Peran Baru Gelandang MU
Ketiga pemain ini selalu menjadi starter dalam formasi 4-2-3-1 racikan Carrick dalam empat kemenangan terakhir melawan Manchester City, Arsenal, Fulham, dan Tottenham Hotspur. Kobbie Mainoo, yang sebelumnya jarang mendapat kesempatan di Premier League di era Ruben Amorim, kini menjadi sorotan utama. Pemain berusia 20 tahun itu bangkit kembali di bawah Carrick, diduetkan bersama Casemiro sebagai pivot ganda, sebuah konfigurasi yang dianggap tidak mungkin oleh Amorim.

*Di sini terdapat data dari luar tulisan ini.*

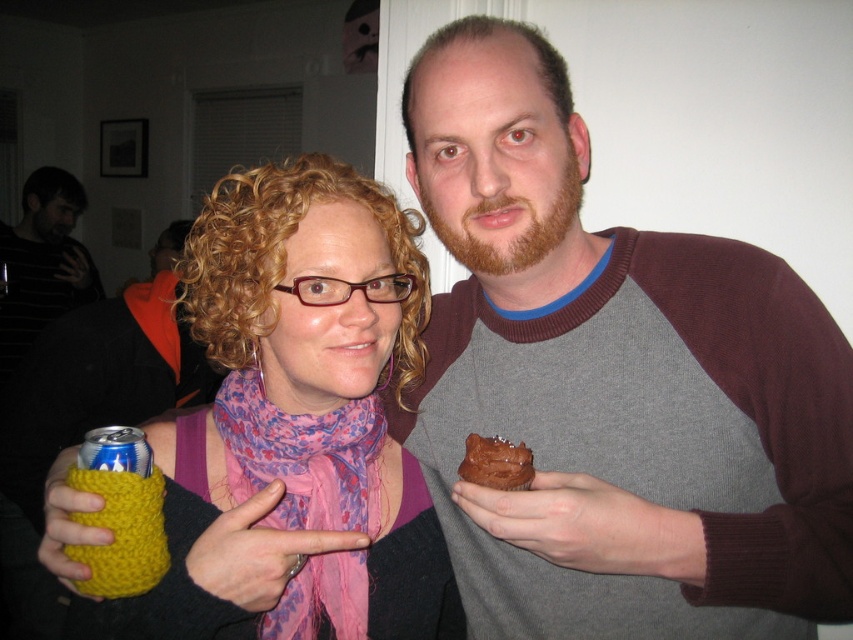
Question: Does yellow knitted can at lower left appear under chocolate matte cake at center?

Choices:
 (A) no
 (B) yes

Answer: (B)

Question: Does yellow knitted can at left appear on the right side of chocolate matte cake at center?

Choices:
 (A) yes
 (B) no

Answer: (B)

Question: Can you confirm if yellow knitted can at left is smaller than yellow knitted can at lower left?

Choices:
 (A) yes
 (B) no

Answer: (B)

Question: Which object is positioned farthest from the pink floral scarf at center?

Choices:
 (A) gray marled sweater at center
 (B) yellow knitted can at lower left
 (C) chocolate matte cake at center
 (D) yellow knitted can at left

Answer: (A)

Question: Which is farther from the chocolate matte cake at center?

Choices:
 (A) yellow knitted can at lower left
 (B) yellow knitted can at left
 (C) gray marled sweater at center
 (D) pink floral scarf at center

Answer: (A)

Question: Which point is closer to the camera taking this photo?

Choices:
 (A) (792, 474)
 (B) (119, 504)

Answer: (B)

Adaptasi Mainoo sebagai starter berjalan mulus. Dalam laga melawan Spurs, ia mencatatkan 33 umpan sukses di sepertiga akhir permainan, terbanyak di antara pemain lain di Premier League pada pekan tersebut. Casemiro menyusul di urutan kedua dengan 27 umpan sukses melawan Spurs. Kombinasi keduanya memberikan keseimbangan vital bagi permainan MU, bahkan mampu memaksimalkan situasi yang ada meski dibantu kartu merah Cristian Romero.

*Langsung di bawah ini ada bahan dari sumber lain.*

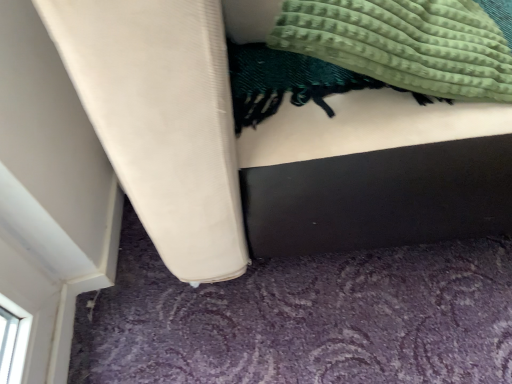
Question: Considering the relative sizes of green textured blanket at upper right and matte white bed at center in the image provided, is green textured blanket at upper right shorter than matte white bed at center?

Choices:
 (A) no
 (B) yes

Answer: (B)

Question: From the image's perspective, does green textured blanket at upper right appear lower than matte white bed at center?

Choices:
 (A) yes
 (B) no

Answer: (A)

Question: Is green textured blanket at upper right beside matte white bed at center?

Choices:
 (A) no
 (B) yes

Answer: (A)

Question: Is green textured blanket at upper right further to the viewer compared to matte white bed at center?

Choices:
 (A) yes
 (B) no

Answer: (A)

Question: Is green textured blanket at upper right facing towards matte white bed at center?

Choices:
 (A) no
 (B) yes

Answer: (B)

Question: Is green textured blanket at upper right positioned in front of matte white bed at center?

Choices:
 (A) yes
 (B) no

Answer: (B)

Question: Is green textured blanket at upper right located within matte white bed at center?

Choices:
 (A) no
 (B) yes

Answer: (B)

Question: From the image's perspective, does matte white bed at center appear lower than green textured blanket at upper right?

Choices:
 (A) yes
 (B) no

Answer: (B)

Question: Is matte white bed at center taller than green textured blanket at upper right?

Choices:
 (A) yes
 (B) no

Answer: (A)

Question: Is green textured blanket at upper right at the back of matte white bed at center?

Choices:
 (A) no
 (B) yes

Answer: (B)

Question: Does matte white bed at center appear on the left side of green textured blanket at upper right?

Choices:
 (A) no
 (B) yes

Answer: (A)

Question: Does matte white bed at center come behind green textured blanket at upper right?

Choices:
 (A) no
 (B) yes

Answer: (A)

Question: In terms of width, does green textured blanket at upper right look wider or thinner when compared to matte white bed at center?

Choices:
 (A) thin
 (B) wide

Answer: (A)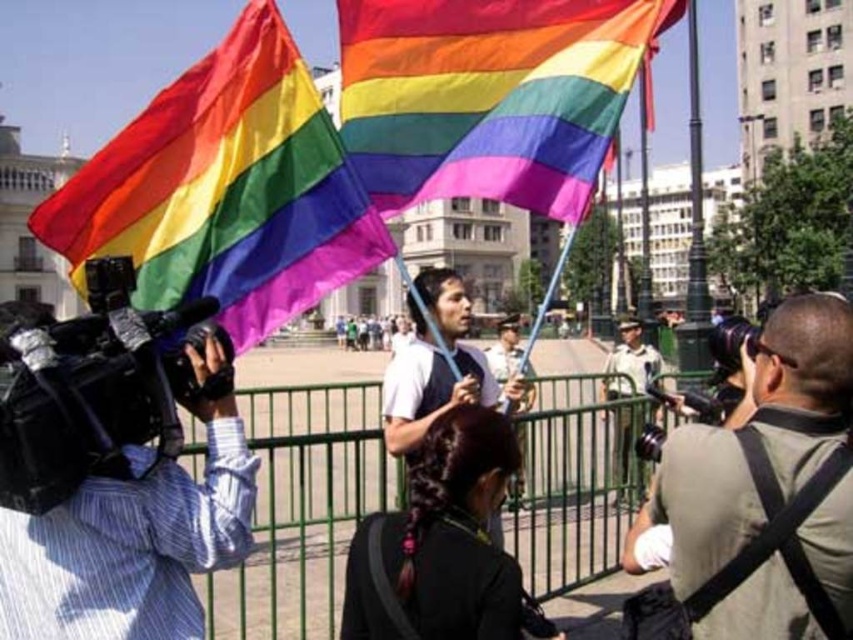
Does rainbow fabric flag at center come in front of black plastic video camera at center?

Bruno Fernandes Kembali Tajam
Bruno Fernandes juga dikembalikan ke posisi gelandang serang oleh Carrick. Dengan peran yang lebih maju, pemain asal Portugal itu leluasa menunjukkan kreativitasnya. Sky Sports mencatat bahwa musim ini, Fernandes telah tiga kali menciptakan enam peluang atau lebih dalam satu pertandingan. Dua di antaranya terjadi saat melawan City dan Spurs, dua laga di bawah arahan Carrick. Satu laga lainnya adalah melawan Burnley pada Agustus lalu.

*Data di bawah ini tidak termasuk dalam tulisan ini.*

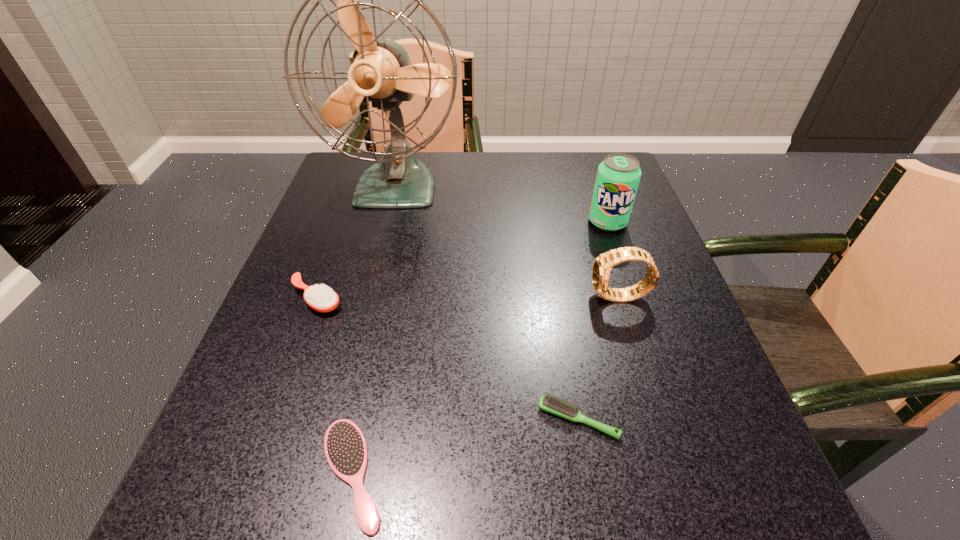
You are a GUI agent. You are given a task and a screenshot of the screen. Output one action in this format:
    pyautogui.click(x=<x>, y=<y>)
    Task: Click on the free spot located on the face of the watch
    
    Given the screenshot: What is the action you would take?
    pyautogui.click(x=564, y=298)

Image resolution: width=960 pixels, height=540 pixels. I want to click on vacant region located 0.100m on the face of the watch, so click(x=538, y=298).

The height and width of the screenshot is (540, 960). I want to click on free region located on the right of the fourth tallest object, so pos(531,298).

You are a GUI agent. You are given a task and a screenshot of the screen. Output one action in this format:
    pyautogui.click(x=<x>, y=<y>)
    Task: Click on the vacant space located 0.400m on the left of the third object from right to left
    The width and height of the screenshot is (960, 540).
    Given the screenshot: What is the action you would take?
    pyautogui.click(x=269, y=419)

The image size is (960, 540). Identify the location of vacant area situated on the back of the second hairbrush from right to left. (390, 290).

You are a GUI agent. You are given a task and a screenshot of the screen. Output one action in this format:
    pyautogui.click(x=<x>, y=<y>)
    Task: Click on the object present at the far edge
    
    Given the screenshot: What is the action you would take?
    pyautogui.click(x=381, y=71)

I want to click on object at the near edge, so 345,447.

This screenshot has height=540, width=960. In order to click on fan situated at the left edge in this screenshot , I will do `click(381, 71)`.

Find the location of a particular element. The image size is (960, 540). pop soda at the right edge is located at coordinates (618, 176).

Identify the location of watch that is at the right edge. This screenshot has height=540, width=960. (602, 265).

Fernandes menjadi satu-satunya pemain di Premier League musim ini yang mampu menciptakan enam atau lebih peluang dalam satu laga sebanyak tiga kali. Saingan terdekatnya adalah Rayan Cherki yang telah melakukannya dua kali. Catatan ini menggambarkan perubahan signifikan yang diberikan Carrick setelah menggantikan Amorim. Penempatan posisi yang tepat untuk ketiga pemain tersebut dan kombinasi mereka terbukti membawa MU meraih kemenangan beruntun.
Target Liga Champions Terbuka Lebar
Dengan sisa 13 laga di Premier League, menarik untuk menantikan sejauh mana trio gelandang ini dapat membawa Manchester United. Lolos ke Liga Champions musim depan kini tampak menjadi target yang lebih realistis dibandingkan saat Amorim masih menukangi tim.